What Happens Next?
- emily o power
- May 1, 2020
- 2 min read
So much has already been impacted in healthcare by COVID-19 that the question I am more curious about is: what will return to normal after most of this is behind us?
On March 19, 2020, I saw healthcare change before my eyes. On this day, working as a tech, I helped transform the Neuro ICU where I work into a COVID ICU. We transported all of our neuro patients up to the fifth floor to join the patients in the STICU and then we cleaned and prepped all the empty rooms, moving the beds over to ensure we could fit two in each room. As we stocked and rearranged, the maintenance crew went around installing vent covers in the ceilings to create negative air pressure in the rooms.
The changes were constant: visitor restrictions were put in place, PPE was being hoarded and then doled out, and hourly emails from the higher-ups flooded my work inbox throughout the coming days detailing the constant changes that the hospital was making as they received new information about this coronavirus. Rules were made and then amended and then taken away.
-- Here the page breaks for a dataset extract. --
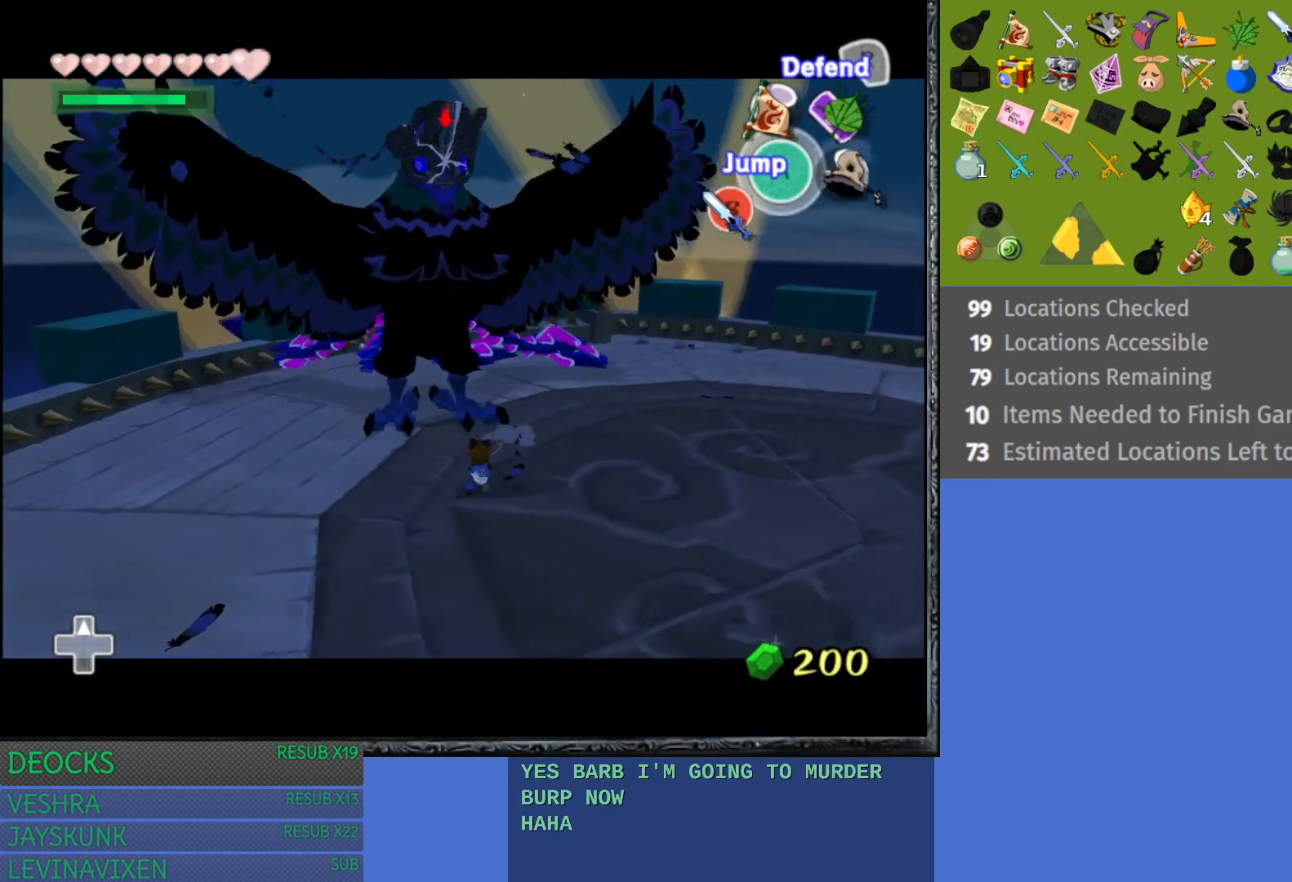
{"buttons": ["L1"], "left_stick": "up-right", "right_stick": "center", "events": []}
Guidelines on PPE usage became more and more lenient and “flexible” as fears of scarcity ratcheted up. We wear surgical masks the entire day. The same surgical mask.
The next weeks revealed new signage in the hospital about six-feet distancing, limitations of four people to an elevator-one in each corner, the reusing of disposable, one-time use masks, ghost-town hallways as elective surgeries were cancelled and family members were unable to visit loved ones, and cars lined up outside the main entrance for drive-thru tests where techs and nurses swabbed their noses for COVID-19.
Healthcare has been severely impacted; it has made medicine even less personal as we remove the loving, comforting touch of a family member and don masks that hide our facial expressions. We poke and prod and provide our care with fear and anxiety not knowing if the family members would actually want all these interventions if they could actually see what was happening to the body of their loved one that they hope will come home and we strain to breathe and see clearly as our anxiety and exhaustion belies our suspicion we are not actually getting all the protection and support we as techs and nurses need from those at home making decisions on our behalf.
Will we return to maskless, more personal care? Will we return to family members being able to keep guard at their loved one’s side while they try to heal? Will we return to a more personal method of giving and receiving health and care in healthcare? Will we always be afraid of exposure to invisible small bugs that wreak havoc, even after a vaccination is discovered? These are now the questions I ask more so than what will change--for change has already come.